Por Julio Reoyo Hernández. Cocinero. Restaurante Doña Filo.
Cada verano asistimos, prácticamente ya perdida toda capacidad de asombro, a la llegada eventual, a los establecimientos hosteleros que solemos frecuentar, de camareros y ayudantes/pinches de cocina. Bueno, mejor dicho, personal que generalmente aprovecha esta época estival en la que la afluencia de clientes es mayor y la proliferación de terrazas es mucho más abundante, para sacarse unas perrillas extra con las que después sortear el duro invierno de manera más holgada y, en muchas ocasiones, poder continuar con sus estudios universitarios. Hasta aquí, mi máximo respeto y, en muchas ocasiones, incluso admiración ante tal acto de sacrificio, producto sin duda de la responsabilidad y el compromiso, entiendo, con uno mismo.
Todo esto que acabo de describir no tendría nada de malo o excepcional si no fuera porque la profesión de camarero o ayudante/pinche de cocina, llegado este momento, se relega a un statu quo de valor profesional poco menos que insignificante. Me sigue resultando muy curioso, ya angustioso tengo que decir, como este gremio —el de la hostelería— sigue siendo el cajón de sastre del trabajo eventual, devaluando de manera sistémica un oficio que, como cualquier otro, necesita de un proceso de aprendizaje que valide y evidencie una profesionalidad inevitable.

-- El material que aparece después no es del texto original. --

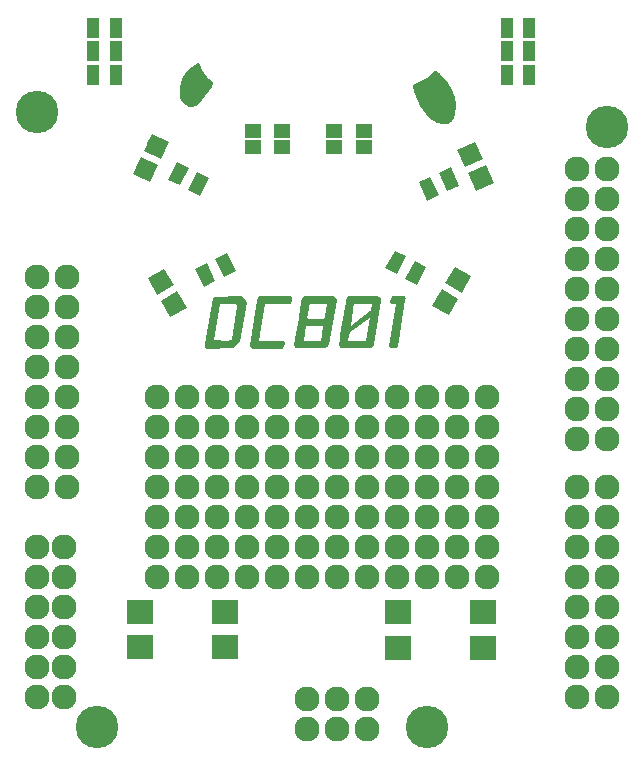
<source format=gts>
G04 #@! TF.GenerationSoftware,KiCad,Pcbnew,(2017-12-24 revision 570866557)-makepkg*
G04 #@! TF.CreationDate,2018-02-26T21:20:21-07:00*
G04 #@! TF.ProjectId,DC801 Shield,444338303120536869656C642E6B6963,rev?*
G04 #@! TF.SameCoordinates,Original*
G04 #@! TF.FileFunction,Soldermask,Top*
G04 #@! TF.FilePolarity,Negative*
%FSLAX46Y46*%
G04 Gerber Fmt 4.6, Leading zero omitted, Abs format (unit mm)*
G04 Created by KiCad (PCBNEW (2017-12-24 revision 570866557)-makepkg) date 02/26/18 21:20:21*
%MOMM*%
%LPD*%
G01*
G04 APERTURE LIST*
%ADD10R,1.100000X1.700000*%
%ADD11C,2.127200*%
%ADD12O,2.127200X2.127200*%
%ADD13C,3.600000*%
%ADD14R,1.400000X1.200000*%
%ADD15C,1.600000*%
%ADD16C,0.100000*%
%ADD17C,1.100000*%
%ADD18R,2.200000X2.000000*%
%ADD19C,0.254000*%
G04 APERTURE END LIST*
D10*
X119050000Y-78000000D03*
X120950000Y-78000000D03*
D11*
X152340000Y-120540000D03*
X149800000Y-120540000D03*
X147260000Y-120540000D03*
X144720000Y-120540000D03*
X142180000Y-120540000D03*
X139640000Y-120540000D03*
X137100000Y-120540000D03*
X134560000Y-120540000D03*
X132020000Y-120540000D03*
X129480000Y-120540000D03*
X126940000Y-120540000D03*
X152340000Y-105300000D03*
X149800000Y-105300000D03*
X147260000Y-105300000D03*
X144720000Y-105300000D03*
X142180000Y-105300000D03*
X139640000Y-105300000D03*
X137100000Y-105300000D03*
X134560000Y-105300000D03*
X132020000Y-105300000D03*
X129480000Y-105300000D03*
X126940000Y-105300000D03*
X124400000Y-120540000D03*
X152340000Y-118000000D03*
X149800000Y-118000000D03*
X147260000Y-118000000D03*
X144720000Y-118000000D03*
X142180000Y-118000000D03*
X139640000Y-118000000D03*
X137100000Y-118000000D03*
X134560000Y-118000000D03*
X132020000Y-118000000D03*
X129480000Y-118000000D03*
X126940000Y-118000000D03*
X124400000Y-118000000D03*
X152340000Y-115460000D03*
X149800000Y-115460000D03*
X147260000Y-115460000D03*
X144720000Y-115460000D03*
X142180000Y-115460000D03*
X139640000Y-115460000D03*
X137100000Y-115460000D03*
X134560000Y-115460000D03*
X132020000Y-115460000D03*
X129480000Y-115460000D03*
X126940000Y-115460000D03*
X124400000Y-115460000D03*
X152340000Y-112920000D03*
X149800000Y-112920000D03*
X147260000Y-112920000D03*
X144720000Y-112920000D03*
X142180000Y-112920000D03*
X139640000Y-112920000D03*
X137100000Y-112920000D03*
X134560000Y-112920000D03*
X132020000Y-112920000D03*
X129480000Y-112920000D03*
X126940000Y-112920000D03*
X124400000Y-112920000D03*
X152340000Y-110380000D03*
X149800000Y-110380000D03*
X147260000Y-110380000D03*
X144720000Y-110380000D03*
X142180000Y-110380000D03*
X139640000Y-110380000D03*
X137100000Y-110380000D03*
X134560000Y-110380000D03*
X132020000Y-110380000D03*
X129480000Y-110380000D03*
X126940000Y-110380000D03*
X124400000Y-110380000D03*
X152340000Y-107840000D03*
X149800000Y-107840000D03*
X147260000Y-107840000D03*
X144720000Y-107840000D03*
X142180000Y-107840000D03*
X139640000Y-107840000D03*
X137100000Y-107840000D03*
X134560000Y-107840000D03*
X132020000Y-107840000D03*
X129480000Y-107840000D03*
X126940000Y-107840000D03*
X124400000Y-107840000D03*
X124400000Y-105300000D03*
X159960000Y-130700000D03*
X159960000Y-128160000D03*
X159960000Y-125620000D03*
X159960000Y-123080000D03*
X159960000Y-120540000D03*
X159960000Y-118000000D03*
X159960000Y-115460000D03*
X159960000Y-112920000D03*
X159960000Y-108856000D03*
X159960000Y-106316000D03*
X159960000Y-103776000D03*
X159960000Y-101236000D03*
X159960000Y-98696000D03*
X159960000Y-96156000D03*
X159960000Y-93616000D03*
X159960000Y-91076000D03*
X159960000Y-88536000D03*
X159960000Y-85996000D03*
X116580000Y-130700000D03*
X116580000Y-128160000D03*
X116580000Y-125620000D03*
X116580000Y-123080000D03*
X116580000Y-120540000D03*
X116580000Y-118000000D03*
X116780000Y-112920000D03*
X116780000Y-110380000D03*
X116780000Y-107840000D03*
X116780000Y-105300000D03*
X116780000Y-102760000D03*
X116780000Y-100220000D03*
X116780000Y-97680000D03*
D12*
X137100000Y-130827000D03*
X137100000Y-133367000D03*
X139640000Y-133367000D03*
X139640000Y-130827000D03*
X142180000Y-133367000D03*
X114240000Y-118000000D03*
X114240000Y-112920000D03*
X114240000Y-110380000D03*
X114240000Y-107840000D03*
X114240000Y-105300000D03*
X114240000Y-102760000D03*
X114240000Y-100220000D03*
X114240000Y-97680000D03*
X162500000Y-130700000D03*
X162500000Y-128160000D03*
X162500000Y-125620000D03*
X162500000Y-123080000D03*
X162500000Y-120540000D03*
X162500000Y-118000000D03*
X162500000Y-115460000D03*
X162500000Y-112920000D03*
X162500000Y-93616000D03*
X162500000Y-108856000D03*
X162500000Y-106316000D03*
X162500000Y-103776000D03*
D13*
X119320000Y-133240000D03*
X147260000Y-133240000D03*
X162500000Y-82440000D03*
X114240000Y-81170000D03*
D12*
X162500000Y-85996000D03*
X162500000Y-88536000D03*
X162500000Y-91076000D03*
X162500000Y-96156000D03*
X162500000Y-98696000D03*
X162500000Y-101236000D03*
X114240000Y-95140000D03*
X114240000Y-120540000D03*
X114240000Y-123080000D03*
X114240000Y-125620000D03*
X114240000Y-128160000D03*
X114240000Y-130700000D03*
X142180000Y-130827000D03*
D14*
X132550000Y-84125000D03*
X135050000Y-84125000D03*
X135050000Y-82725000D03*
X132550000Y-82725000D03*
X139450000Y-82725000D03*
X141950000Y-82725000D03*
X141950000Y-84125000D03*
X139450000Y-84125000D03*
D15*
X124750000Y-95497372D03*
D16*
G36*
X123657180Y-95204552D02*
X125042820Y-94404552D01*
X125842820Y-95790192D01*
X124457180Y-96590192D01*
X123657180Y-95204552D01*
X123657180Y-95204552D01*
G37*
D15*
X125850000Y-97402628D03*
D16*
G36*
X124757180Y-97109808D02*
X126142820Y-96309808D01*
X126942820Y-97695448D01*
X125557180Y-98495448D01*
X124757180Y-97109808D01*
X124757180Y-97109808D01*
G37*
D15*
X148825000Y-97227628D03*
D16*
G36*
X148532180Y-96134808D02*
X149917820Y-96934808D01*
X149117820Y-98320448D01*
X147732180Y-97520448D01*
X148532180Y-96134808D01*
X148532180Y-96134808D01*
G37*
D15*
X149925000Y-95322372D03*
D16*
G36*
X149632180Y-94229552D02*
X151017820Y-95029552D01*
X150217820Y-96415192D01*
X148832180Y-95615192D01*
X149632180Y-94229552D01*
X149632180Y-94229552D01*
G37*
D15*
X124364880Y-84028061D03*
D16*
G36*
X123977928Y-82964920D02*
X125428021Y-83641109D01*
X124751832Y-85091202D01*
X123301739Y-84415013D01*
X123977928Y-82964920D01*
X123977928Y-82964920D01*
G37*
D15*
X123435120Y-86021939D03*
D16*
G36*
X123048168Y-84958798D02*
X124498261Y-85634987D01*
X123822072Y-87085080D01*
X122371979Y-86408891D01*
X123048168Y-84958798D01*
X123048168Y-84958798D01*
G37*
D15*
X151864880Y-86721939D03*
D16*
G36*
X150801739Y-86334987D02*
X152251832Y-85658798D01*
X152928021Y-87108891D01*
X151477928Y-87785080D01*
X150801739Y-86334987D01*
X150801739Y-86334987D01*
G37*
D15*
X150935120Y-84728061D03*
D16*
G36*
X149871979Y-84341109D02*
X151322072Y-83664920D01*
X151998261Y-85115013D01*
X150548168Y-85791202D01*
X149871979Y-84341109D01*
X149871979Y-84341109D01*
G37*
D10*
X119050000Y-76000000D03*
X120950000Y-76000000D03*
X120950000Y-73999999D03*
X119050000Y-74000001D03*
X154050000Y-78000000D03*
X155950000Y-78000000D03*
X155949999Y-76000000D03*
X154050001Y-76000000D03*
X155950000Y-74000000D03*
X154050000Y-74000000D03*
D17*
X130228854Y-94083547D03*
D16*
G36*
X130107133Y-95088626D02*
X129361902Y-93560676D01*
X130350575Y-93078468D01*
X131095806Y-94606418D01*
X130107133Y-95088626D01*
X130107133Y-95088626D01*
G37*
D17*
X128521146Y-94916453D03*
D16*
G36*
X128399425Y-95921532D02*
X127654194Y-94393582D01*
X128642867Y-93911374D01*
X129388098Y-95439324D01*
X128399425Y-95921532D01*
X128399425Y-95921532D01*
G37*
D17*
X146346457Y-94731290D03*
D16*
G36*
X147222403Y-94223629D02*
X146450619Y-95738340D01*
X145470511Y-95238951D01*
X146242295Y-93724240D01*
X147222403Y-94223629D01*
X147222403Y-94223629D01*
G37*
D17*
X144653543Y-93868710D03*
D16*
G36*
X145529489Y-93361049D02*
X144757705Y-94875760D01*
X143777597Y-94376371D01*
X144549381Y-92861660D01*
X145529489Y-93361049D01*
X145529489Y-93361049D01*
G37*
D17*
X127946456Y-87206291D03*
D16*
G36*
X127070510Y-87713952D02*
X127842294Y-86199241D01*
X128822402Y-86698630D01*
X128050618Y-88213341D01*
X127070510Y-87713952D01*
X127070510Y-87713952D01*
G37*
D17*
X126253544Y-86343709D03*
D16*
G36*
X125377598Y-86851370D02*
X126149382Y-85336659D01*
X127129490Y-85836048D01*
X126357706Y-87350759D01*
X125377598Y-86851370D01*
X125377598Y-86851370D01*
G37*
D17*
X149160991Y-86823513D03*
D16*
G36*
X149300235Y-85820711D02*
X150018686Y-87361435D01*
X149021747Y-87826315D01*
X148303296Y-86285591D01*
X149300235Y-85820711D01*
X149300235Y-85820711D01*
G37*
D17*
X147439009Y-87626487D03*
D16*
G36*
X147578253Y-86623685D02*
X148296704Y-88164409D01*
X147299765Y-88629289D01*
X146581314Y-87088565D01*
X147578253Y-86623685D01*
X147578253Y-86623685D01*
G37*
D18*
X123025000Y-123450000D03*
X130225000Y-123450000D03*
X123025000Y-126450000D03*
X130225000Y-126450000D03*
X152025000Y-126500000D03*
X144825000Y-126500000D03*
X152025000Y-123500000D03*
X144825000Y-123500000D03*
D11*
X116780000Y-95140000D03*
D19*
G36*
X128077886Y-77559890D02*
X128094330Y-77595447D01*
X128494330Y-78195447D01*
X128529553Y-78230670D01*
X129043812Y-78573510D01*
X128887967Y-78963122D01*
X128107332Y-80036496D01*
X127638353Y-80411679D01*
X127379390Y-80498000D01*
X127120610Y-80498000D01*
X126856294Y-80409895D01*
X126598509Y-80238038D01*
X126427000Y-79895020D01*
X126427000Y-78945610D01*
X126617630Y-78373720D01*
X126804374Y-78000232D01*
X127382375Y-77422232D01*
X127927338Y-77032972D01*
X128077886Y-77559890D01*
X128077886Y-77559890D01*
G37*
X128077886Y-77559890D02*
X128094330Y-77595447D01*
X128494330Y-78195447D01*
X128529553Y-78230670D01*
X129043812Y-78573510D01*
X128887967Y-78963122D01*
X128107332Y-80036496D01*
X127638353Y-80411679D01*
X127379390Y-80498000D01*
X127120610Y-80498000D01*
X126856294Y-80409895D01*
X126598509Y-80238038D01*
X126427000Y-79895020D01*
X126427000Y-78945610D01*
X126617630Y-78373720D01*
X126804374Y-78000232D01*
X127382375Y-77422232D01*
X127927338Y-77032972D01*
X128077886Y-77559890D01*
G36*
X148213172Y-77918629D02*
X148898945Y-78702369D01*
X149284895Y-79281294D01*
X149475895Y-79854296D01*
X149571710Y-80525000D01*
X149475202Y-81200559D01*
X149382127Y-81572857D01*
X149208419Y-81833419D01*
X148961548Y-81998000D01*
X148612577Y-81998000D01*
X148146478Y-81904780D01*
X147678749Y-81624142D01*
X147297232Y-81242626D01*
X146811702Y-80562884D01*
X146320081Y-79382993D01*
X146158186Y-78816362D01*
X146430802Y-78748208D01*
X146447167Y-78742917D01*
X146947167Y-78542917D01*
X146965341Y-78533902D01*
X147465341Y-78233902D01*
X147489803Y-78214803D01*
X147889803Y-77814803D01*
X147913592Y-77781796D01*
X147945538Y-77717904D01*
X148213172Y-77918629D01*
X148213172Y-77918629D01*
G37*
X148213172Y-77918629D02*
X148898945Y-78702369D01*
X149284895Y-79281294D01*
X149475895Y-79854296D01*
X149571710Y-80525000D01*
X149475202Y-81200559D01*
X149382127Y-81572857D01*
X149208419Y-81833419D01*
X148961548Y-81998000D01*
X148612577Y-81998000D01*
X148146478Y-81904780D01*
X147678749Y-81624142D01*
X147297232Y-81242626D01*
X146811702Y-80562884D01*
X146320081Y-79382993D01*
X146158186Y-78816362D01*
X146430802Y-78748208D01*
X146447167Y-78742917D01*
X146947167Y-78542917D01*
X146965341Y-78533902D01*
X147465341Y-78233902D01*
X147489803Y-78214803D01*
X147889803Y-77814803D01*
X147913592Y-77781796D01*
X147945538Y-77717904D01*
X148213172Y-77918629D01*
G36*
X131864188Y-97243794D02*
X131332458Y-100506686D01*
X130754487Y-100973509D01*
X128623763Y-100997722D01*
X128621330Y-100996748D01*
X129287194Y-100552839D01*
X130397240Y-100576970D01*
X130400000Y-100577000D01*
X130550000Y-100577000D01*
X130620447Y-100555670D01*
X130845447Y-100405670D01*
X130880523Y-100370668D01*
X130900536Y-100319226D01*
X131325536Y-97544226D01*
X131323338Y-97494722D01*
X131295577Y-97441370D01*
X131120577Y-97241370D01*
X131081298Y-97211160D01*
X131025000Y-97198000D01*
X129750000Y-97198000D01*
X129701399Y-97207667D01*
X129660197Y-97235197D01*
X129632667Y-97276399D01*
X129624620Y-97304777D01*
X129133444Y-100350069D01*
X128601685Y-100704575D01*
X129281752Y-96850860D01*
X131447961Y-96827567D01*
X131864188Y-97243794D01*
X131864188Y-97243794D01*
G37*
X131864188Y-97243794D02*
X131332458Y-100506686D01*
X130754487Y-100973509D01*
X128623763Y-100997722D01*
X128621330Y-100996748D01*
X129287194Y-100552839D01*
X130397240Y-100576970D01*
X130400000Y-100577000D01*
X130550000Y-100577000D01*
X130620447Y-100555670D01*
X130845447Y-100405670D01*
X130880523Y-100370668D01*
X130900536Y-100319226D01*
X131325536Y-97544226D01*
X131323338Y-97494722D01*
X131295577Y-97441370D01*
X131120577Y-97241370D01*
X131081298Y-97211160D01*
X131025000Y-97198000D01*
X129750000Y-97198000D01*
X129701399Y-97207667D01*
X129660197Y-97235197D01*
X129632667Y-97276399D01*
X129624620Y-97304777D01*
X129133444Y-100350069D01*
X128601685Y-100704575D01*
X129281752Y-96850860D01*
X131447961Y-96827567D01*
X131864188Y-97243794D01*
G36*
X128858882Y-100736754D02*
X128780508Y-100998000D01*
X128624459Y-100998000D01*
X128566998Y-100975015D01*
X128557698Y-100956416D01*
X128603446Y-100712427D01*
X128858882Y-100736754D01*
X128858882Y-100736754D01*
G37*
X128858882Y-100736754D02*
X128780508Y-100998000D01*
X128624459Y-100998000D01*
X128566998Y-100975015D01*
X128557698Y-100956416D01*
X128603446Y-100712427D01*
X128858882Y-100736754D01*
G36*
X135694086Y-96848692D02*
X135712136Y-96866742D01*
X135658007Y-97137387D01*
X135615131Y-97180263D01*
X135490971Y-97198000D01*
X133550000Y-97198000D01*
X133501399Y-97207667D01*
X133460197Y-97235197D01*
X133432667Y-97276399D01*
X133424755Y-97303959D01*
X132899755Y-100428959D01*
X132901237Y-100478490D01*
X132921560Y-100523683D01*
X132957631Y-100557659D01*
X133023393Y-100576990D01*
X134988692Y-100601867D01*
X135078930Y-100616907D01*
X135089879Y-100631506D01*
X135032416Y-100937978D01*
X135003630Y-100966764D01*
X134925541Y-100998000D01*
X132537577Y-100998000D01*
X132449541Y-100980393D01*
X132405914Y-100951308D01*
X132368581Y-100913975D01*
X132353718Y-100824796D01*
X132973091Y-97034232D01*
X133008236Y-96946370D01*
X133078749Y-96875857D01*
X133160178Y-96827000D01*
X135661548Y-96827000D01*
X135694086Y-96848692D01*
X135694086Y-96848692D01*
G37*
X135694086Y-96848692D02*
X135712136Y-96866742D01*
X135658007Y-97137387D01*
X135615131Y-97180263D01*
X135490971Y-97198000D01*
X133550000Y-97198000D01*
X133501399Y-97207667D01*
X133460197Y-97235197D01*
X133432667Y-97276399D01*
X133424755Y-97303959D01*
X132899755Y-100428959D01*
X132901237Y-100478490D01*
X132921560Y-100523683D01*
X132957631Y-100557659D01*
X133023393Y-100576990D01*
X134988692Y-100601867D01*
X135078930Y-100616907D01*
X135089879Y-100631506D01*
X135032416Y-100937978D01*
X135003630Y-100966764D01*
X134925541Y-100998000D01*
X132537577Y-100998000D01*
X132449541Y-100980393D01*
X132405914Y-100951308D01*
X132368581Y-100913975D01*
X132353718Y-100824796D01*
X132973091Y-97034232D01*
X133008236Y-96946370D01*
X133078749Y-96875857D01*
X133160178Y-96827000D01*
X135661548Y-96827000D01*
X135694086Y-96848692D01*
G36*
X139378630Y-96858236D02*
X139436927Y-96916533D01*
X139469943Y-97032089D01*
X138828836Y-100780095D01*
X138782433Y-100857433D01*
X138589822Y-100973000D01*
X136242333Y-100973000D01*
X136183424Y-100928818D01*
X136127000Y-100872394D01*
X136127000Y-100785925D01*
X136431209Y-99030874D01*
X136878978Y-99046866D01*
X136674317Y-100456756D01*
X136676903Y-100506241D01*
X136698228Y-100550970D01*
X136735048Y-100584134D01*
X136800000Y-100602000D01*
X138250000Y-100602000D01*
X138298601Y-100592333D01*
X138339803Y-100564803D01*
X138367333Y-100523601D01*
X138375405Y-100495065D01*
X138575277Y-99245865D01*
X138900134Y-97371690D01*
X138898909Y-97322152D01*
X138878820Y-97276854D01*
X138842926Y-97242692D01*
X138777228Y-97223020D01*
X137353290Y-97198039D01*
X136738655Y-97177551D01*
X136749308Y-97060363D01*
X136804374Y-96950232D01*
X136914930Y-96839676D01*
X136965634Y-96827000D01*
X139300540Y-96827000D01*
X139378630Y-96858236D01*
X139378630Y-96858236D01*
G37*
X139378630Y-96858236D02*
X139436927Y-96916533D01*
X139469943Y-97032089D01*
X138828836Y-100780095D01*
X138782433Y-100857433D01*
X138589822Y-100973000D01*
X136242333Y-100973000D01*
X136183424Y-100928818D01*
X136127000Y-100872394D01*
X136127000Y-100785925D01*
X136431209Y-99030874D01*
X136878978Y-99046866D01*
X136674317Y-100456756D01*
X136676903Y-100506241D01*
X136698228Y-100550970D01*
X136735048Y-100584134D01*
X136800000Y-100602000D01*
X138250000Y-100602000D01*
X138298601Y-100592333D01*
X138339803Y-100564803D01*
X138367333Y-100523601D01*
X138375405Y-100495065D01*
X138575277Y-99245865D01*
X138900134Y-97371690D01*
X138898909Y-97322152D01*
X138878820Y-97276854D01*
X138842926Y-97242692D01*
X138777228Y-97223020D01*
X137353290Y-97198039D01*
X136738655Y-97177551D01*
X136749308Y-97060363D01*
X136804374Y-96950232D01*
X136914930Y-96839676D01*
X136965634Y-96827000D01*
X139300540Y-96827000D01*
X139378630Y-96858236D01*
G36*
X136999502Y-98555526D02*
X137001603Y-98605035D01*
X137022489Y-98649970D01*
X137058982Y-98683493D01*
X137122952Y-98701983D01*
X138532124Y-98724712D01*
X138487475Y-99096782D01*
X136423191Y-99074586D01*
X136708656Y-97252000D01*
X137201773Y-97252000D01*
X136999502Y-98555526D01*
X136999502Y-98555526D01*
G37*
X136999502Y-98555526D02*
X137001603Y-98605035D01*
X137022489Y-98649970D01*
X137058982Y-98683493D01*
X137122952Y-98701983D01*
X138532124Y-98724712D01*
X138487475Y-99096782D01*
X136423191Y-99074586D01*
X136708656Y-97252000D01*
X137201773Y-97252000D01*
X136999502Y-98555526D01*
G36*
X143118706Y-96840105D02*
X143223141Y-96909728D01*
X143268669Y-97015961D01*
X142653621Y-100755455D01*
X142603897Y-100838327D01*
X142529044Y-100894467D01*
X142432645Y-100952306D01*
X142267096Y-100973000D01*
X140160511Y-100973000D01*
X140025880Y-100950562D01*
X139974546Y-100937728D01*
X139946123Y-100899830D01*
X139928063Y-100773410D01*
X139975665Y-100368790D01*
X140055991Y-99927000D01*
X140552799Y-99927000D01*
X140474371Y-100456388D01*
X140476812Y-100505881D01*
X140498007Y-100550673D01*
X140534729Y-100583944D01*
X140600000Y-100602000D01*
X142050000Y-100602000D01*
X142098601Y-100592333D01*
X142139803Y-100564803D01*
X142167333Y-100523601D01*
X142175272Y-100495879D01*
X142700272Y-97345879D01*
X142698726Y-97296350D01*
X142678344Y-97251183D01*
X142642229Y-97217254D01*
X142575000Y-97198000D01*
X140520057Y-97198000D01*
X140548082Y-96987816D01*
X140585056Y-96913868D01*
X140618603Y-96863548D01*
X140678154Y-96818885D01*
X140762577Y-96802000D01*
X143004390Y-96802000D01*
X143118706Y-96840105D01*
X143118706Y-96840105D01*
G37*
X143118706Y-96840105D02*
X143223141Y-96909728D01*
X143268669Y-97015961D01*
X142653621Y-100755455D01*
X142603897Y-100838327D01*
X142529044Y-100894467D01*
X142432645Y-100952306D01*
X142267096Y-100973000D01*
X140160511Y-100973000D01*
X140025880Y-100950562D01*
X139974546Y-100937728D01*
X139946123Y-100899830D01*
X139928063Y-100773410D01*
X139975665Y-100368790D01*
X140055991Y-99927000D01*
X140552799Y-99927000D01*
X140474371Y-100456388D01*
X140476812Y-100505881D01*
X140498007Y-100550673D01*
X140534729Y-100583944D01*
X140600000Y-100602000D01*
X142050000Y-100602000D01*
X142098601Y-100592333D01*
X142139803Y-100564803D01*
X142167333Y-100523601D01*
X142175272Y-100495879D01*
X142700272Y-97345879D01*
X142698726Y-97296350D01*
X142678344Y-97251183D01*
X142642229Y-97217254D01*
X142575000Y-97198000D01*
X140520057Y-97198000D01*
X140548082Y-96987816D01*
X140585056Y-96913868D01*
X140618603Y-96863548D01*
X140678154Y-96818885D01*
X140762577Y-96802000D01*
X143004390Y-96802000D01*
X143118706Y-96840105D01*
G36*
X140674530Y-99180348D02*
X140676560Y-99229859D01*
X140697383Y-99274825D01*
X140733829Y-99308399D01*
X140780348Y-99325470D01*
X140829859Y-99323440D01*
X140876637Y-99301271D01*
X142510843Y-98064575D01*
X142500845Y-98284521D01*
X140623589Y-99698558D01*
X140590586Y-99735521D01*
X140574728Y-99779121D01*
X140543021Y-99969363D01*
X140049504Y-99952912D01*
X140507286Y-97252000D01*
X140976560Y-97252000D01*
X140674530Y-99180348D01*
X140674530Y-99180348D01*
G37*
X140674530Y-99180348D02*
X140676560Y-99229859D01*
X140697383Y-99274825D01*
X140733829Y-99308399D01*
X140780348Y-99325470D01*
X140829859Y-99323440D01*
X140876637Y-99301271D01*
X142510843Y-98064575D01*
X142500845Y-98284521D01*
X140623589Y-99698558D01*
X140590586Y-99735521D01*
X140574728Y-99779121D01*
X140543021Y-99969363D01*
X140049504Y-99952912D01*
X140507286Y-97252000D01*
X140976560Y-97252000D01*
X140674530Y-99180348D01*
G36*
X145310070Y-96839676D02*
X145316277Y-96845883D01*
X145299288Y-96981794D01*
X144642199Y-100973000D01*
X144149919Y-100973000D01*
X144750272Y-97370879D01*
X144748726Y-97321350D01*
X144728344Y-97276183D01*
X144692229Y-97242254D01*
X144625000Y-97223000D01*
X144340634Y-97223000D01*
X144289930Y-97210324D01*
X144277000Y-97197394D01*
X144277000Y-97161449D01*
X144321705Y-96915569D01*
X144354374Y-96850232D01*
X144377606Y-96827000D01*
X145259366Y-96827000D01*
X145310070Y-96839676D01*
X145310070Y-96839676D01*
G37*
X145310070Y-96839676D02*
X145316277Y-96845883D01*
X145299288Y-96981794D01*
X144642199Y-100973000D01*
X144149919Y-100973000D01*
X144750272Y-97370879D01*
X144748726Y-97321350D01*
X144728344Y-97276183D01*
X144692229Y-97242254D01*
X144625000Y-97223000D01*
X144340634Y-97223000D01*
X144289930Y-97210324D01*
X144277000Y-97197394D01*
X144277000Y-97161449D01*
X144321705Y-96915569D01*
X144354374Y-96850232D01*
X144377606Y-96827000D01*
X145259366Y-96827000D01*
X145310070Y-96839676D01*
M02*

</source>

Todo esto trasladado al lenguaje cotidiano se traduce en que, una vez situados en la puerta del establecimiento, nos recibe el primer camarero que pasa, vestido como a él le ha parecido más oportuno, calzado con una deportivas oscuras, ajadas y polvorientas, siguiendo criterios por lo general nada profesionales, ofreciéndonos el saludo ya muy común de, buenos días, tardes o noches “familia”, cuando no, “corazones”, “cariños” “amores”, etc. que, además, sirve igualmente para despedirnos. Nos toma nota de la bebida de manera aceptable, aunque en la mayoría de los casos poco diligente, si nuestras peticiones son absolutamente estándar. A la pregunta de, ¿cuál es la marca del vermut, de qué denominación de origen es el vino blanco que pretendemos solicitar, qué marca de cerveza es la que nos ponen o tienen cava o champagne?, la respuesta suele ser siempre la misma, “un momento” —que se suele convertir en lo opuesto a un santiamén— con una solución al rato poco convincente y, por supuesto, muy poco profesional y menos aún versada. Pasado un buen tiempo, aparece con nuestro pedido en lo alto de una bandeja manejada de manera absolutamente desconfiada y con semblante poco agradecido. Del momento de pedir la comida, qué les voy a contar… Debemos dirigir nuestra mirada a los platos comúnmente reconocibles por ambas partes y nunca intentar hacer preguntas al respecto de los mismos que puedan poner en evidencia el conocimiento sobre estos del sirviente que nos ha tocado en suerte. Y todo esto dando por hecho que nuestros pedidos van a coincidir plenamente con lo solicitado y la calidad va a ser de nuestra conveniencia. El momento de pedir la cuenta suele ser, por lo general, de lo más solícito, aquí es donde se aprecia que el manejo de la informática por parte de la gente joven es pan comido, otra cosa es que la cuenta coincida con todo lo que hemos consumido, tanto a favor como en contra, cosa que temiblemente no suele suceder.
Pues bien, nada tengo en contra, vuelvo a repetir, por la ambición de buscarse la vida aunque sea por medio de un trabajo eventual como puede ser el de la hostelería, es más, también repito, mi admiración y respeto máximos. Pero nada tiene esto que ver con ir perfectamente uniformados, ensayados de un discurso aceptable y coherente aunque sea estereotipado, medianamente aprendidos de la oferta que el establecimiento en el que trabajamos tiene a bien ofrecernos y, por supuesto, reclamar en todo momento los medios necesarios para que esto suceda de la manera más sencilla, razonable y cotidiana. Se llama orgullo personal, mucho más allá incluso del profesional.